▸ PROVIDED TEXT:
◆ ◆ ◆
Zack Snyder’s Sucker Punch Lets Audiences Eat Fruitcake

So try this scenario on for size: You’re just a regular guy who likes to look at porn on the Internet.

Zack Snyder's Sucker Punch Lets Audiences Eat Fruitcake
Photo: Warner Bros.

So try this scenario on for size: You’re just a regular guy who likes to look at porn on the Internet. The phrase “barely legal,” the prospect of 20-year-old ladies (Too old! Try not to think about it!) prancing around in pigtails and Catholic schoolgirl uniforms, their contorted faces and twisted bodies, gives you just cause to whip out your credit card and, at the moment of truth, punch in the three-digit security code.
◆ ◆ ◆
▸ TASK INSTRUCTIONS:
Answer these about the Sucker Punch article:
(a) Who is credited for the photo?
(b) What age does the article give for the women it describes?
(c) How many digits does the security code have?
◆ ◆ ◆
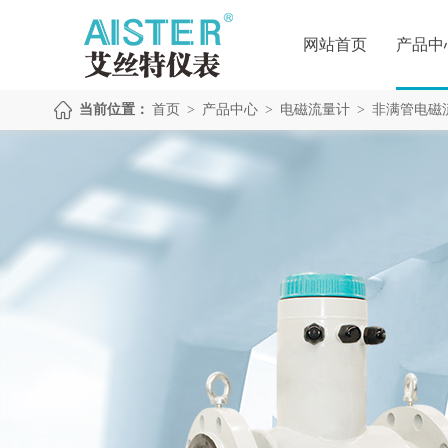
网站首页
产品中
当前位置：
首页
>
产品中心
>
电磁流量计
>
非满管电磁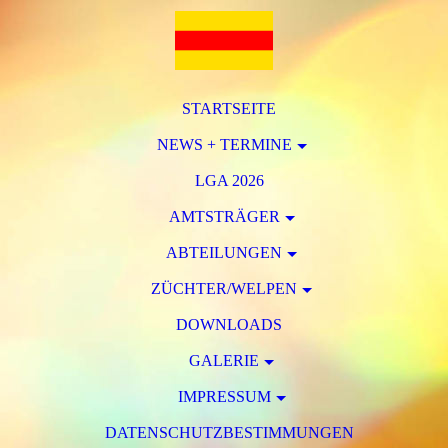
STARTSEITE
NEWS + TERMINE
LGA 2026
AMTSTRÄGER
ABTEILUNGEN
ZÜCHTER/WELPEN
DOWNLOADS
GALERIE
IMPRESSUM
DATENSCHUTZBESTIMMUNGEN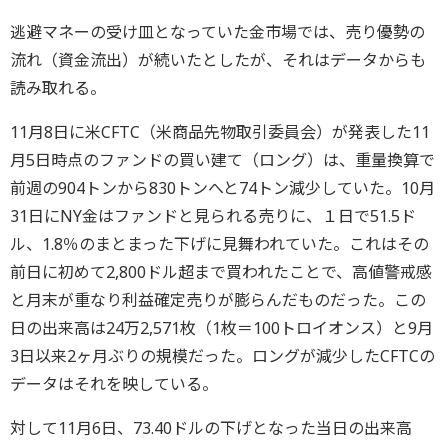
逃避マネーの受け皿となっていた金市場では、売り優勢の
流れ（資金流出）が続いたとしたが、それはデータからも
読み取れる。
11月8日に米CFTC（米商品先物取引委員会）が発表した11
月5日時点のファンドの買い建て（ロング）は、重量換算で
前週の904トンから830トンへと74トン減少していた。10月
31日にNY金はファンドと見られる売りに、１日で51.5ド
ル、1.8％のまとまった下げに見舞われていた。これはその
前日に初めて2,800ドル超まで買われたことで、高値警戒感
と月末が重なり利益確定売りが膨らんだものだった。この
日の出来高は24万2,571枚（1枚＝100トロイオンス）と9月
3日以来2ヶ月ぶりの規模だった。ロングが減少したCFTCの
データはそれを映している。
対して11月6日、73.40ドルの下げとなった当日の出来高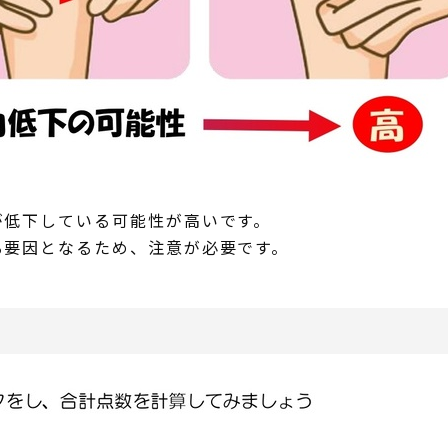
が低下している可能性が高いです。
る要因となるため、注意が必要です。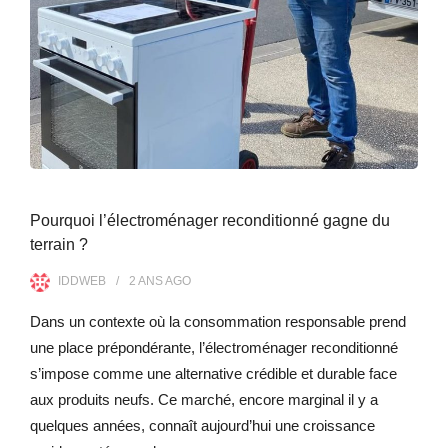
Pourquoi l’électroménager reconditionné gagne du
terrain ?
IDDWEB
2 ANS
AGO
Dans un contexte où la consommation responsable prend
une place prépondérante, l’électroménager reconditionné
s’impose comme une alternative crédible et durable face
aux produits neufs. Ce marché, encore marginal il y a
quelques années, connaît aujourd’hui une croissance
◆ ◆ ◆
▸ ANSWER FOR THIS EXERCISE:
(a) Warner Bros.
(b) 20
(c) Three